The problem with Batting Average isn't that it doesn't report facts -- it certainly does! (Albeit in a weird way, thanks to the use of ABs as the denominator.) The problem is that AVG takes some 1200 PA to stabilize, meaning we end up with random oddities like in 2000 when an outfielder Jeffrey Hammonds (a career .272 hitter) randomly hit .335 for a whole season. He never did that before, and never again. Did he help Colorado win some games that year? You bet your butt he did. But Milwaukee was probably pretty disappointed the following two seasons when, after acquiring him, he averaged .250.
This is also why wRC+ has an even worse correlation with Runs scored -- wRC+ is trying to strip park effects from the data. Hammonds hit .335 in the 2000 Colorado run environment. That place was next to the moon. So a metric like wRC+ gives less credit -- not because Hammonds didn't get hits and create runs. But because he probably couldn't do it again. (That said, his wRC+ was pretty good in 2000.)
I think the next step to this test is seeing if a team's AVG on even days can predict their run scoring on odd days. Or can a team's June AVG predict July runs. Because if it performs poorly there (and it historically has), then AVG is right back where it was at the beginning -- an interesting, but comparatively very limited metric.
Thanks for the detailed comment. My view is that if you're looking to make predictions, your best bet is to use one of the many, very excellent, free projection systems such as ATC, The Bat or ZiPS.
Further, if you're looking for accuracy then you definitely want wOBA and/or wRC+, and not OPS or BAPP.
Hi Ben,
Really enjoyed this piece. Would you mind sharing your calculation for linear weights when comparing a .250 hitter to a .333 one? I’m trying to better understand it. Thanks!
https://www.fangraphs.com/guts.aspx
210 hits + 70 walks = 233.9
140 hits + 140 walks = 220.2
If you trade 10 walks for 10 singles, you gain about 2 runs. So if you do it 70 times (as in my contrived example), you gain about 13-14.
Thanks!
This is interesting work; thanks for presenting it. How does your model account for HBP? There is a great deal of variability in HBP% and in some instances it is a significant component of a player's OBP. Unless I'm missing something, your calculation of BAPP disregards HBP.

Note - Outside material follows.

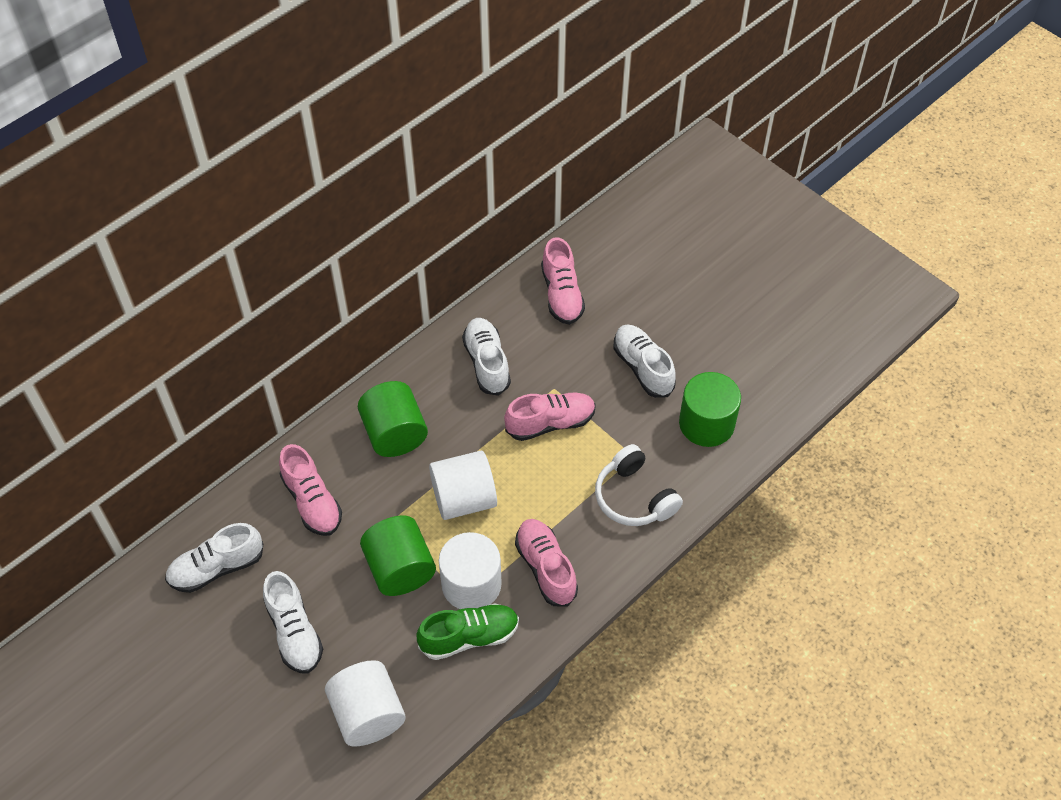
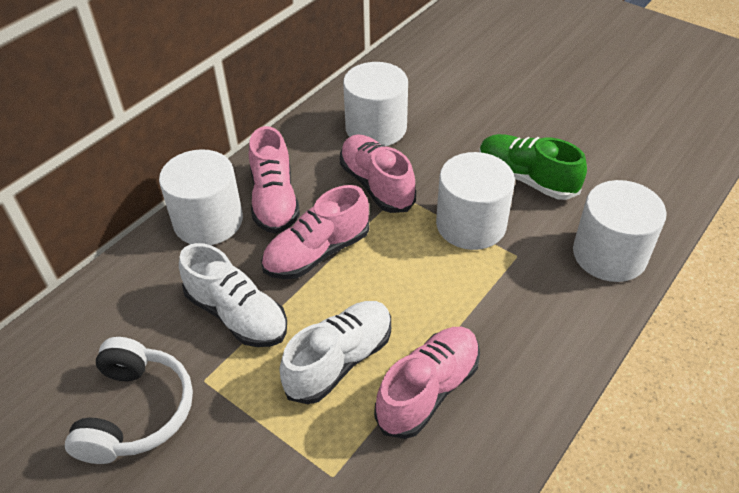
green cylinder: [358,381,428,457] [360,516,436,596] [679,372,741,447] = 3 -> none = 0
white cylinder: [325,660,406,746] [429,451,497,520] [439,532,502,609] = 3 -> [159,149,243,245] [343,62,408,146] [436,152,515,250] [573,180,667,282] = 4
white shoe: [165,523,263,593] [263,571,323,674] [462,318,511,396] [613,324,676,398] = 4 -> [179,243,287,347] [280,301,391,404] = 2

I left it out to keep things simple, and yes it should be put into the patience bucket.
3 questions:
1) the title of the BAPP vs r/PA says the r^2 is .72 and then in the description it says it’s .86. Which is it?
2) did you graph out wRC+ to r/PA, what was that r^2?
3) is r/PA the standard way to measure offense? I would’ve thought r/outs made, but idk?
1) Should be 0.86, good catch :).
2) wRC+ had a lower correlation for some reason
3) No, but it works with the variables I was using. You can measure offense however you want.
Thanks for reading and commenting!
For this type of study, it is important to correlate to runs per out rather than runs per PA since games are measured in outs. Part of the value of getting on base is that not making outs gives your team more PAs to work with in its allotted number of outs, so if two teams have the same R/PA but one has a better OBP, that team will likely score more runs per game. Correlating to R/PA will miss this aspect of on-base value and can skew the results, such as finding a lower correlation for wRC+.
wRC+ will also probably have a lower correlation to run scoring than just wOBA (and possibly other rate stats) because wRC+ is park adjusted. Teams that play in good hitters parks will have higher raw batting stats and score more runs without necessarily having a higher wRC+.